The very hard, abrasive Middle and Lower Bunter Sandstones in Northwest Germany is very difficult to drill. Economic success is only achievable with impregnated diamond bits which possess a very small depth of cut, as they work like sand paper. Based on several case studies from the Middle East and Italy, it is typically assumed that there is a linear relationship between the rotating speed and the penetration rate of an impregnated bit (i.e., if bit speed is doubled then penetration rates also double). The same rule applies for weight on bit (WOB). Maximum penetration rates therefore require both high WOB and high bit RPM.

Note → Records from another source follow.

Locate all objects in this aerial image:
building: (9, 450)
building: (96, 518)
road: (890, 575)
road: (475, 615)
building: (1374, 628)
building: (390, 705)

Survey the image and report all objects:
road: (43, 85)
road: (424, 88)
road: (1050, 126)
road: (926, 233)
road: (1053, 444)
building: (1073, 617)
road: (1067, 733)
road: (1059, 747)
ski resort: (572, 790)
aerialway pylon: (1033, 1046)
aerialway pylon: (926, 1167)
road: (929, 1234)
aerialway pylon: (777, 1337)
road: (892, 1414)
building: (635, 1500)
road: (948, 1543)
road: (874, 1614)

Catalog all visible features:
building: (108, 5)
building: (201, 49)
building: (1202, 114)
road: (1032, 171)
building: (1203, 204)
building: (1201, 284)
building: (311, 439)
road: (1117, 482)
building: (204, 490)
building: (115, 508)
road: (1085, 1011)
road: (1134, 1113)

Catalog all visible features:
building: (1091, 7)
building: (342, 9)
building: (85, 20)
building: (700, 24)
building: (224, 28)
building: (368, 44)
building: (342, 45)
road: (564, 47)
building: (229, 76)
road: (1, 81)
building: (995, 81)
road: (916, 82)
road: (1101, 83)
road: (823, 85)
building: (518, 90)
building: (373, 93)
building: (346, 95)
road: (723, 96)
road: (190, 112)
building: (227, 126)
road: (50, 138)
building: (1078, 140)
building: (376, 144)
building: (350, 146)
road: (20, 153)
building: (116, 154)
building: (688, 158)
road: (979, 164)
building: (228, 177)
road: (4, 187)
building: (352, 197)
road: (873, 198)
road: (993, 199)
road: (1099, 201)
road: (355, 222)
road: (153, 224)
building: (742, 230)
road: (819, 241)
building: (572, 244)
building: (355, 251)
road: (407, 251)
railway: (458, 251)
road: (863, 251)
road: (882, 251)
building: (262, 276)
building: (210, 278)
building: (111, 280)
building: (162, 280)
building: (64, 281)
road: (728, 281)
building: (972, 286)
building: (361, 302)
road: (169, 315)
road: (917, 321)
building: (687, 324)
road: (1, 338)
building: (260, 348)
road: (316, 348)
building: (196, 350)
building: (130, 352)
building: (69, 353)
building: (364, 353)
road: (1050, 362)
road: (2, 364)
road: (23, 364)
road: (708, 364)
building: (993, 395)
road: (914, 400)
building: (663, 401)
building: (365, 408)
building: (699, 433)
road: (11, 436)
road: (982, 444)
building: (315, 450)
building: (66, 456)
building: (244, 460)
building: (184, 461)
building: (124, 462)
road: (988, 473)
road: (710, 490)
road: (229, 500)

The situation is more complex in the North German Bunter Sandstone. A series of drill-off tests indicated that high penetration rates could only be achieved at very high mud flow rates. Using the test data, optimal flow rates were extrapolated. However, these rates clearly exceeded the technical limits for the existing rigs, drillstrings, and BHA's - especially in the commonly used hole size 12 1/4".
In recent years, some dedicated drilling rigs were equipped with stronger mud pumps and larger diameter drill pipes to enhance drilling performance in these applications and the higher flow rates did increase the penetration rate. Additional improvements were made by introducing impregnated bits with an interrupted cutting structure. However, optimum conditions could still not be achieved as the system's hydraulic "bottleneck" shifted from the rig equipment and bit to the downhole BHA - specifically the high-speed motor.
The paper describes latest developments and features of a new, custom-engineered 9 1/2" high-speed motor for drilling the Bunter Sandstone. This high-performance motor provided a 25% increase in flow rates vs. previously used motors. Due to its extreme bit speed and unmatched torque capabilities, the motor is the first commercial downhole motor in the field breaking the 1000 horsepower (HP) limit. The combination with a customized drill bit led to another step change in downhole performance. Case histories from Germany are used to demonstrate, how ongoing combined efforts from an operator and a service company lead to doubled penetration rates and tripled the footage of continuous BHA runs in the hard and abrasive Bunter Sandstone.